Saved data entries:
____

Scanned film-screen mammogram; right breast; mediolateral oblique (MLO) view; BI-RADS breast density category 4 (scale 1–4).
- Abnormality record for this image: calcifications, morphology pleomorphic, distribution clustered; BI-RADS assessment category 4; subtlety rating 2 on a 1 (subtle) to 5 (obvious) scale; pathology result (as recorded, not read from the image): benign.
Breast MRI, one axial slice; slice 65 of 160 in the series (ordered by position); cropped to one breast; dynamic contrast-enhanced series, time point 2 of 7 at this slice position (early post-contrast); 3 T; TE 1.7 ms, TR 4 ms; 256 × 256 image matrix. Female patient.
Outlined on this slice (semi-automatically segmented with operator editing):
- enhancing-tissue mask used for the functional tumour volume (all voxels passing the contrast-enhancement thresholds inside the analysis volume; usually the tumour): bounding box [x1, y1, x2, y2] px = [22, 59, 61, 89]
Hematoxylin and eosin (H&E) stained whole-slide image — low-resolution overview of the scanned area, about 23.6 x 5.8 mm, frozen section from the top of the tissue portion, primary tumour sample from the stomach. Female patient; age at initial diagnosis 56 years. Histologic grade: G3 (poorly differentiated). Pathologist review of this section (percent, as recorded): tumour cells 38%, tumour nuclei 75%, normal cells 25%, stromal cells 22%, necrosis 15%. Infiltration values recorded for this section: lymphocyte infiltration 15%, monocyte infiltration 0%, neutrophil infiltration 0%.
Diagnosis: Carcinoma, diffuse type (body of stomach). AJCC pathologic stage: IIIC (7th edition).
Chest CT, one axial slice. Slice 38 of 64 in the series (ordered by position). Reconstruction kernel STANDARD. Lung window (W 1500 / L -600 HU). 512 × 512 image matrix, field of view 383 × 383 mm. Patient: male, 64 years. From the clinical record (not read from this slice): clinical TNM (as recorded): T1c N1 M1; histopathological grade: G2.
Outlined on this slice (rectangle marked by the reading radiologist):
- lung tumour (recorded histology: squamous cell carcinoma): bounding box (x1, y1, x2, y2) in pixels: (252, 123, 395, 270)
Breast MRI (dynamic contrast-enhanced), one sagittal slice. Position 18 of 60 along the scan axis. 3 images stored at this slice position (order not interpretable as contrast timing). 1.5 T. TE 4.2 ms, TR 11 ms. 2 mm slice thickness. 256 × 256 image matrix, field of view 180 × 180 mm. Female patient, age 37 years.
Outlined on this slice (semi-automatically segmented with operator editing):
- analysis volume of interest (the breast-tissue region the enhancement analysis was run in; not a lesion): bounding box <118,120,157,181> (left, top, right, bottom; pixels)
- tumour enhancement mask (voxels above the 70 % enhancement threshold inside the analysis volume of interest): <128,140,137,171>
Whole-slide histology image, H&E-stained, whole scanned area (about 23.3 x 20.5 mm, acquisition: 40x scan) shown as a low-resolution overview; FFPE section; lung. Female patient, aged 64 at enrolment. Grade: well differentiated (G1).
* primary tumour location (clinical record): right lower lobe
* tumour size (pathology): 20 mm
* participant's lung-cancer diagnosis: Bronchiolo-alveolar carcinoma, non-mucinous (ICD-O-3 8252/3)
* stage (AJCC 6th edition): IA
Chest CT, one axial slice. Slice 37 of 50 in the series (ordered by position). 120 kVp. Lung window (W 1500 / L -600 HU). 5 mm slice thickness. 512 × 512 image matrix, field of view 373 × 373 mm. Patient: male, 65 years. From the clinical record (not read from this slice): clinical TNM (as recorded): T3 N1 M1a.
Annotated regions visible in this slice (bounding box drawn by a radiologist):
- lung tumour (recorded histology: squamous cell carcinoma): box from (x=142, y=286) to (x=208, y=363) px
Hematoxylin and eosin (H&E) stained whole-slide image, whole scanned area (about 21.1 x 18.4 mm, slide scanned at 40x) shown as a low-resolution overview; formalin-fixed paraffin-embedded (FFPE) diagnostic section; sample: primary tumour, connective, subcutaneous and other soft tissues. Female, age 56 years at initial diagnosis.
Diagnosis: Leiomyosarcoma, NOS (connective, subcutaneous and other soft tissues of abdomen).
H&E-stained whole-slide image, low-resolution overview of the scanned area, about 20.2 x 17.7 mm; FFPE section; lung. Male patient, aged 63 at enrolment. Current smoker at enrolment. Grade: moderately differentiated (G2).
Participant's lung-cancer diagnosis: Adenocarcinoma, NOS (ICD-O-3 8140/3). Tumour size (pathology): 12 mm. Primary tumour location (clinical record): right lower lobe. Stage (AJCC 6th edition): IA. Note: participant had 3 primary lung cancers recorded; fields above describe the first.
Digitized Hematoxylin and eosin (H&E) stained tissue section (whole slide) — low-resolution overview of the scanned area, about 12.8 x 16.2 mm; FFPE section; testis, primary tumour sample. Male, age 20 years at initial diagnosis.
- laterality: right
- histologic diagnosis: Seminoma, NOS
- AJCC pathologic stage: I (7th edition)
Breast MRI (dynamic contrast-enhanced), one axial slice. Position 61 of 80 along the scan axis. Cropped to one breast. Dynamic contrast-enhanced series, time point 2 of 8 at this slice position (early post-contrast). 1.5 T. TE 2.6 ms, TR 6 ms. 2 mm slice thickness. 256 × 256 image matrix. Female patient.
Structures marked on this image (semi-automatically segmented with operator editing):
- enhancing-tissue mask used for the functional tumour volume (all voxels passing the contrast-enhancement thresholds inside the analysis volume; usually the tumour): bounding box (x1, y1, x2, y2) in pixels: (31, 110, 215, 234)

____

Your goal: The lines to retype run from the start of the entries through the line containing "- Abnormality record"; reproduce them exactly and add nothing.

Answer section:
Scanned film-screen mammogram; right breast; mediolateral oblique (MLO) view; BI-RADS breast density category 4 (scale 1–4).
- Abnormality record for this image: calcifications, morphology pleomorphic, distribution clustered; BI-RADS assessment category 4; subtlety rating 2 on a 1 (subtle) to 5 (obvious) scale; pathology result (as recorded, not read from the image): benign.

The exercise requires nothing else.